Di tengah pandemi, Filipina memberlakukan Undang-Undang Antiterorisme. UU ini dinilai lebih untuk membungkam pengkritik, bukan hanya mengatasi terorisme.
Oleh
EDITOR KOMPAS
·2 menit baca
Di tengah pandemi, Filipina memberlakukan Undang-Undang Antiterorisme. UU ini dinilai lebih untuk membungkam pengkritik, bukan hanya mengatasi terorisme.
Kekhawatiran bahwa pandemi Covid-19 saat ini bisa memberi dasar legitimasi atau kedok bagi sejumlah pemerintah untuk bertindak otoriter berulang kali didengungkan pengamat. Tindakan itu dapat dilakukan melalui pemberlakuan kondisi darurat dengan alasan melindungi keselamatan warga, atau melalui legislasi yang dipercepat hingga melahirkan undang-undang. Filipina sejak dipimpin Presiden Rodrigo Duterte memperlihatkan kecenderungan menuju arah otoriter. Pemberlakuan Undang-Undang Antiterorisme di negara yang pernah digadang-gadang menjadi kekuatan demokrasi di Asia Tenggara ini menjadi salah satu bukti terbaru dari tren itu.
Sejak naik ke puncak kekuasaan di Filipina pada 2016, dari posisi sebelumnya sebagai Wali Kota Davao, Duterte dikenal dengan langkah-langkahnya melemahkan kontrol pada kekuasaan presiden. Ia dituduh memberangus pers bebas, memenjara senator yang menyelidiki kasus pasukan pembunuh (death squad) semasa ia menjabat Wali Kota Davao, dan merekayasa pencopotan seorang hakim agung yang berpikiran independen (Foreign Affairs, September/Oktober 2019). Vonis hukuman terhadap jurnalis senior Maria Ressa, pertengahan Juni lalu, terkait laporan berita di laman Rapples yang dikelolanya memperkuat sinyal—apa yang kerap disebut aktivis—sebagai tanda kematian demokrasi di negara itu.
Jumat pekan lalu, ketika perhatian publik Filipina terfokus pada melonjaknya kasus Covid-19 yang menembus hampir 48.000 orang—sebanyak 1.309 orang meninggal—di negara itu, Duterte menandatangani UU Antiterorisme. UU ini dibutuhkan Filipina terkait ancaman terorisme, termasuk kelompok militan jaringan Negara Islam di Irak dan Suriah (NIIS) Abu Sayyaf di Filipina selatan.

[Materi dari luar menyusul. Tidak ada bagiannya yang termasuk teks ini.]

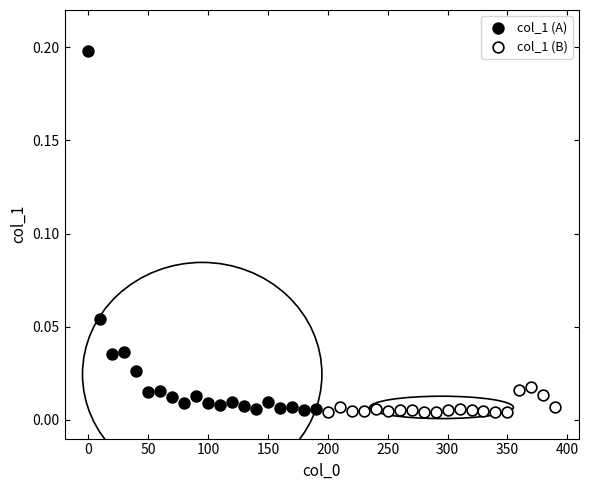

Which series has the widest spread of Y values?

col_1 (A)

UU baru itu menggantikan UU Keamanan Manusia tahun 2007, yang jarang digunakan, antara lain, karena adanya denda 500.000 peso (9.800 dollar AS) per hari bagi aparat yang salah tangkap.
Pemberlakuan UU ini dikritik bukan hanya dari segi proses legislasi, juga dari segi substansi. Dari segi proses, Duterte dinilai tidak memberi kesempatan perdebatan publik membahas isi. UU tersebut disetujui Kongres dan diserahkan kepada Duterte untuk ditandatangani, bulan lalu. Sebelum menandatanganinya, Duterte tak banyak membicarakan UU itu secara terbuka. Dari segi isi, UU Antiterorisme dinilai bisa menyasar semua pengkritik pemerintah karena, misalnya, definisi teror terlalu luas. Penerapan UU tersebut juga dikritik karena memberi keleluasaan bagi aparat untuk menangkap dan menahan tersangka tanpa dakwaan hingga 24 hari.
Sejumlah pengacara dan anggota Kongres mengajukan petisi kepada Mahkamah Agung (MA) untuk menunda atau membatalkan UU Antiterorisme. Dengan kekuasaan di genggaman Duterte saat ini, mungkin tak banyak bisa diharapkan dari keputusan MA. Namun, petisi itu akan memberi kesempatan kepada Filipina, apakah masih mau mendengar suara berbeda dari pemerintah.